# Delta Faceplate



## Bill-G (Feb 6, 2009)

Hi,
Was wondering if anyone knows where to get faceplates for older Delta lathes? Diameter not important. 3/4", Left Hand, 16 TPI. Goes on outboard spindle.
Thanks


----------



## allenn (Apr 13, 2008)

search your local area for authorized Delta dealers if you want a new, genuine Delta faceplate

any faceplate with the correct threads will work just as well as a genuine Delta one, Provided that it has not been cracked, warped, or crossthreaded, or otherwise rendered unusable or dangerous

If your spindle has 3/4 -16 RH threads inboard, you can find faceplates with both LH and RH threads in the same piece, but some folks ask a lot more for one than for a RH thread only, which is far more common - taps and dies for LH threads cost LOTS more than those for RH threads

allen norris

Loveland, Colorado


----------



## NCPaladin (Aug 7, 2010)

If you write to him you may be able to get one here.. 
http://www.wbnoble.com/wood_turning/faceplates/faceplates.htm
If so I would get the drilled, faced, and thread relief.


----------



## joesbucketorust (Dec 13, 2011)

Steelex sells faceplates with no set thread (8" is D1088 according to one website)- you order that part separately as an insert and they have a 3/4-16 LH insert (D1105). 

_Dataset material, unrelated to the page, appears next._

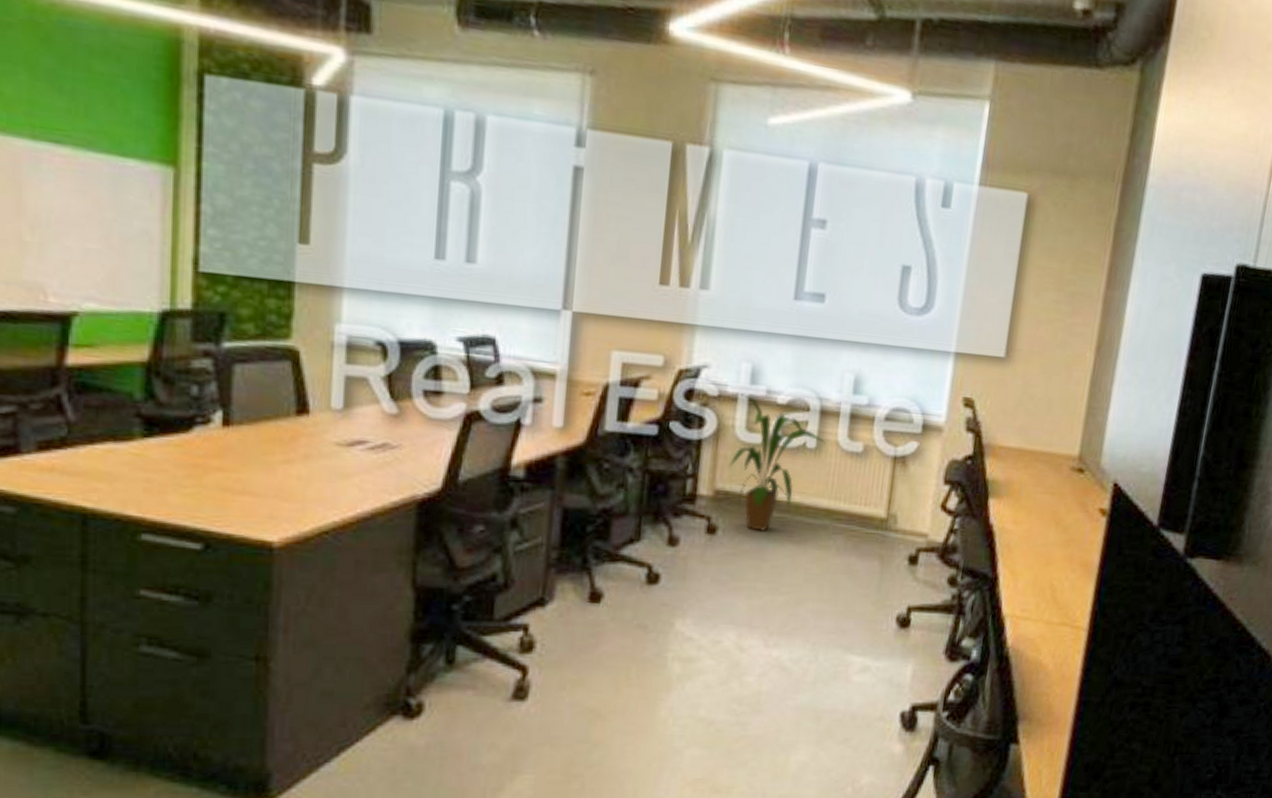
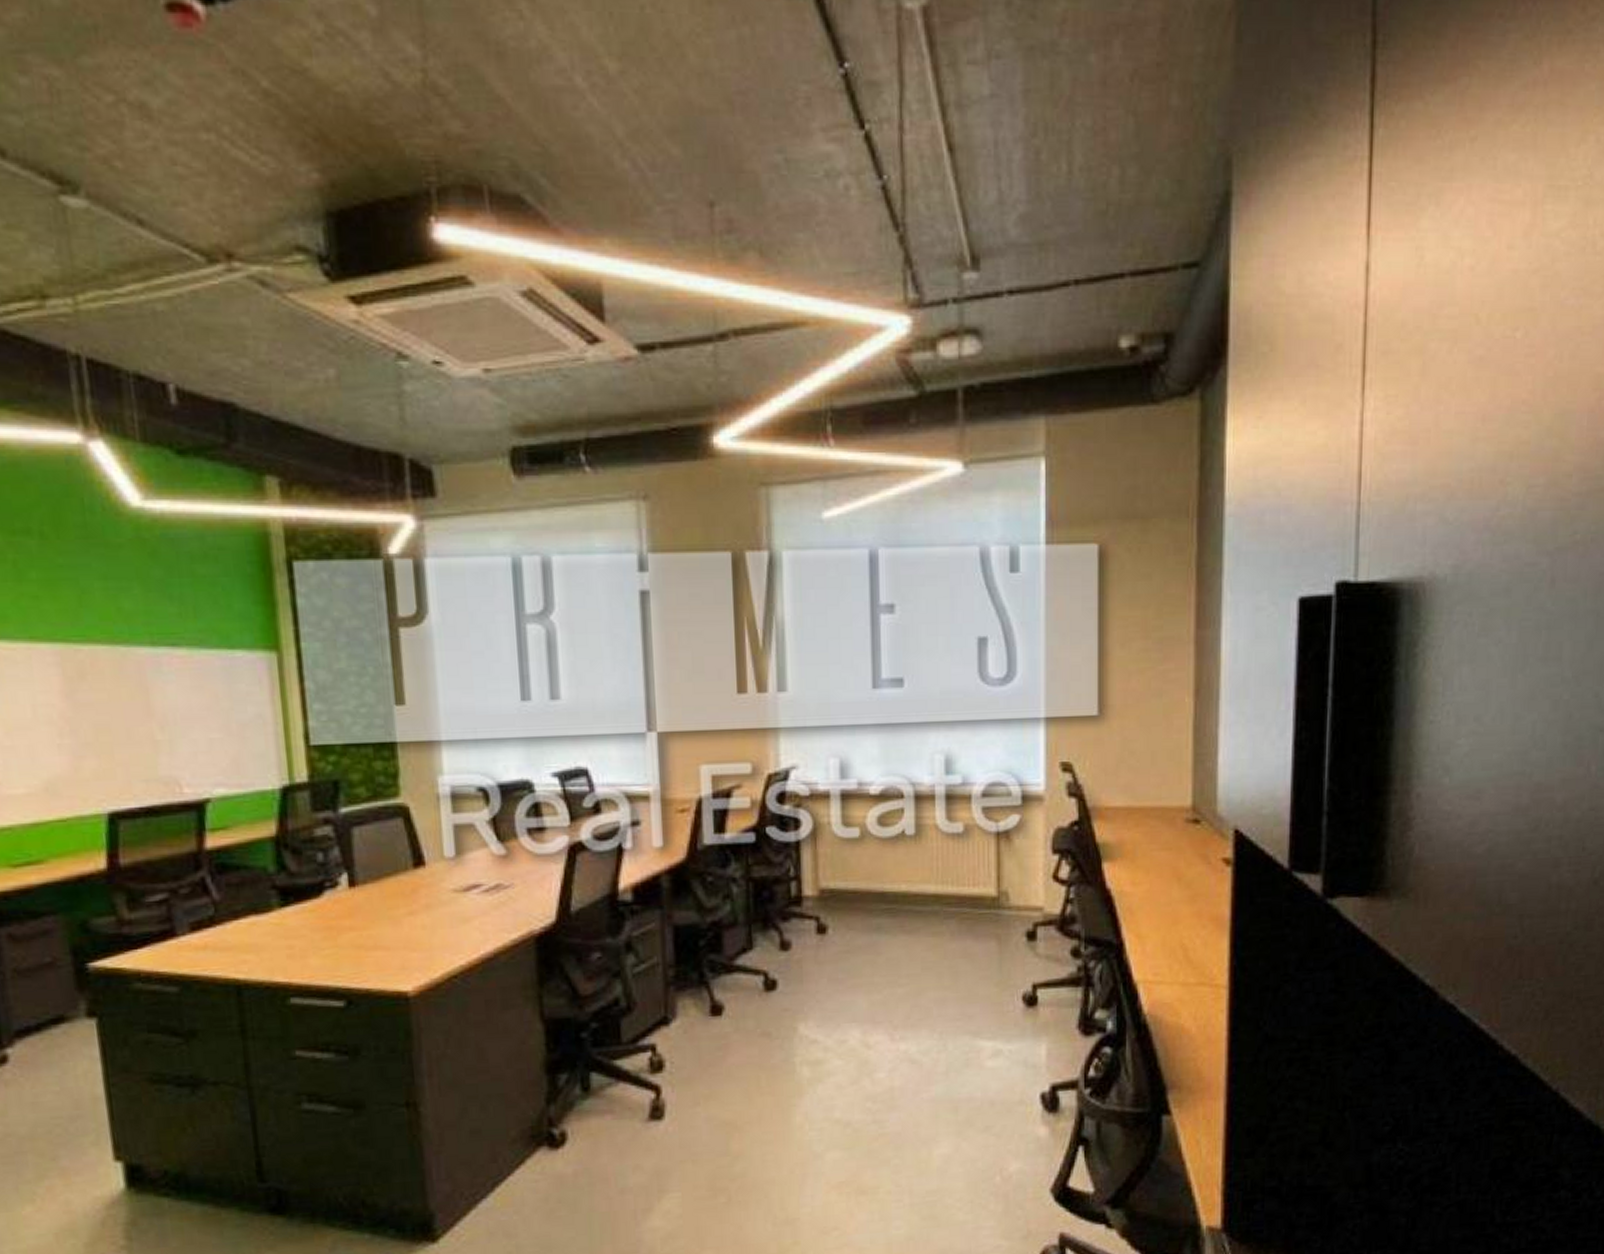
house plant: present [729,393,825,531] -> none [828,789,924,925]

Oneway also sells a 3/4-16 LH adapter, but it's made specifically for their faceplates.


----------



## [email protected] (Jan 2, 2012)

pen state supply has a large # of face plates of all size`s tpi size`s .


----------



## Midlandbob (Sep 5, 2011)

Oneway has most threads in their adapters.
http://oneway.ca/chucks/adaptors.htm. Maybe the link will work or just google oneway.


----------